The technical implementation of this flaw involves the driver's IOCTL processing routine executing operations on memory structures that have already been released to the system's memory pool. This memory corruption can occur when multiple threads or processes interact with the same device handle, or when the driver's internal state management does not properly track buffer lifecycle events. The vulnerability is particularly dangerous because it operates at kernel level where such memory corruption can result in complete system compromise, allowing attackers to escalate privileges and execute malicious code with system-level permissions.

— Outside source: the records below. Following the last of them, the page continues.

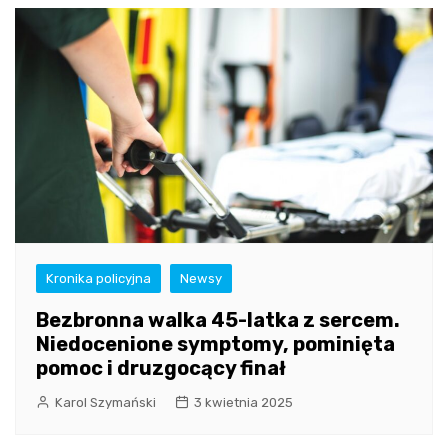
Kronika policyjna
Newsy
Bezbronna walka 45-latka z sercem.
Niedocenione symptomy, pominięta
pomoc i druzgocący finał
Karol Szymański
3 kwietnia 2025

From an operational perspective, this vulnerability presents significant risks to system integrity and availability. Attackers can exploit this condition by crafting specific IOCTL requests that trigger the use-after-free scenario, potentially leading to privilege escalation, system crashes, or persistent backdoor installation. The impact extends beyond individual systems to entire network infrastructures where vulnerable drivers may be present across multiple devices. Security professionals must consider that this vulnerability aligns with CWE-416 which specifically addresses use-after-free errors, and potentially maps to ATT&CK techniques involving privilege escalation and defense evasion through kernel-level exploitation.
Mitigation strategies should focus on immediate driver updates from vendors, implementation of exploit prevention mechanisms such as address space layout randomization, and comprehensive system monitoring for unusual IOCTL activity patterns. Organizations should also implement strict access controls and privilege separation to limit potential exploitation vectors. The vulnerability demonstrates the critical importance of proper memory management in kernel-mode code and highlights the necessity of thorough security testing including fuzzing and memory safety analysis before deployment. Additionally, system administrators should monitor for signs of exploitation attempts through log analysis and implement network-based detection measures to identify potential abuse of this vulnerability across their infrastructure.